No matter our upbringings, however, we can all strengthen our resilience muscle. Below are three ingredients Andrea recommends for creating an environment in which resilience can grow.
“Our greatest weakness lies in giving up. The most certain way to succeed is always to try just one more time.” ― Thomas Edison
Strong purpose
What is your “why” in life? It is your birthright to live a life that excites and motivates you. But it’s easy to get stuck in malaise, get sidetracked by egoic ambitions, or lose the plot on what you really love and care about.
According to Andrea, you need to find “focus and purpose and a constant journey that’s above and beyond your occupation. Because when your mind is activated by purpose, it is forward-thinking and full of positive possibilities. It’s creative, it’s curious, and it’s non-judgmental.”
So, having a strong purpose in life is directly correlated to our ability to be resilient. Maybe we should update the phrase, “When you love what you do, you won’t work a day in your life” to “When you love what you do, you build resilience for life.”
Train your brain
Despite what you may think about our brains deteriorating as we get older, recent studies show that the opposite is true. Andrea says that our positive brain centers: the hippocampus, the cerebellum, and the prefrontal cortex—can be trained, just as the body can, so that you have the ability to pull yourself out of any downward spiral.
Tara Swart, Neuroscientist, MD, Executive Advisor, Author of “The Source,” offers up these ideas to help support our brains in their ability to be more resilient:
“Start with the physical foundations: Rest your brain with 7-9 hours sleep per night. Hydrate your neurons with half a liter of water for every 30lb of body weight. Oxygenate your brain by walking 5000-10,000 steps per day and doing 150 minutes of aerobic exercise per week. Meditate for 20 minutes a day. Take the supplements that suit your needs. Eat as much oily fish, eggs, nuts and seeds, green leafy vegetables, avocado, olives, and coconut oil as you can. Drink four cups of green tea per week.”
Community
Life is too hard to go it alone. We need others who we can trust to share our journeys with, and who can help us process, reframe, learn, and grow from each experience.
A few tips:
Make sure that you’re surrounded by people who won’t try to minimize or always expect you to see “the bright side,” and who support you in the ways you need to be supported.

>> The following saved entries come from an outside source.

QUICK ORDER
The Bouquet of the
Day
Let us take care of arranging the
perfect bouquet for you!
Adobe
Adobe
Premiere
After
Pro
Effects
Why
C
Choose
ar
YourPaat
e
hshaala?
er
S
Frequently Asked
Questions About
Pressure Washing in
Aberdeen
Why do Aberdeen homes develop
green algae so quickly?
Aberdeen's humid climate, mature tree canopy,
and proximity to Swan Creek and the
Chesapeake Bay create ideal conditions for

- Create a circle of allyship in which no one feels pressured to put a happy face following a disappointment or hardship but are instead held in support while they process and regain their footing.

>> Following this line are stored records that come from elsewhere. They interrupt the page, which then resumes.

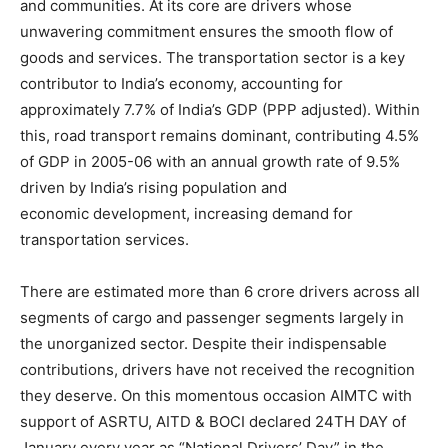
and communities. At its core are drivers whose
unwavering commitment ensures the smooth flow of
goods and services. The transportation sector is a key
contributor to India’s economy, accounting for
approximately 7.7% of India’s GDP (PPP adjusted). Within
this, road transport remains dominant, contributing 4.5%
of GDP in 2005-06 with an annual growth rate of 9.5%
driven by India’s rising population and
economic development, increasing demand for
transportation services.
There are estimated more than 6 crore drivers across all
segments of cargo and passenger segments largely in
the unorganized sector. Despite their indispensable
contributions, drivers have not received the recognition
they deserve. On this momentous occasion AIMTC with
support of ASRTU, AITD & BOCI declared 24TH DAY of
January every year as “National Drivers’ Day” in the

- Consider modeling yourself after someone who is resilient. Pay attention to how they navigate their lives and disappointments. Note that they are not driven by pride, arrogance, boastfulness, or bluster. Instead, they carry an unbreakable sense of personal authority and inner resourcefulness.

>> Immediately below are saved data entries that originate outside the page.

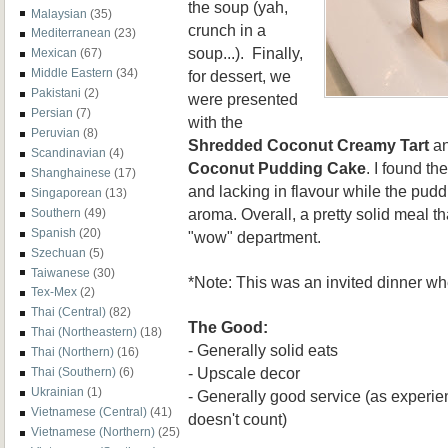
the soup (yah,
Malaysian
(35)
crunch in a
Mediterranean
(23)
soup...). Finally,
Mexican
(67)
Middle Eastern
(34)
for dessert, we
Pakistani
(2)
were presented
Persian
(7)
with the
Peruvian
(8)
Shredded Coconut Creamy Tart
a
Scandinavian
(4)
Coconut Pudding Cake
. I found th
Shanghainese
(17)
and lacking in flavour while the pudd
Singaporean
(13)
aroma. Overall, a pretty solid meal th
Southern
(49)
Spanish
(20)
"wow" department.
Szechuan
(5)
Taiwanese
(30)
*Note: This was an invited dinner w
Tex-Mex
(2)
Thai (Central)
(82)
The Good:
Thai (Northeastern)
(18)
- Generally solid eats
Thai (Northern)
(16)
- Upscale decor
Thai (Southern)
(6)
Ukrainian
(1)
- Generally good service (as experien
Vietnamese (Central)
(41)
doesn't count)
Vietnamese (Northern)
(25)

Creating a supportive community can become pseudo-resilience for when you need to take a moment before you can tap into your own, or, as is often said, the “strength of others give us strength.”
Conclusion
No one escapes this life without experiencing setbacks and hardships. It’s healthy to feel your feelings and communicate these with others in the aftermath of a loss or failure. We all need to occasionally take a time-out to get our balance and find that focus again. Having a strong purpose, training your brain, and building a community of supportive people are three of the things you can do to make sure that you rebound in a healthy way.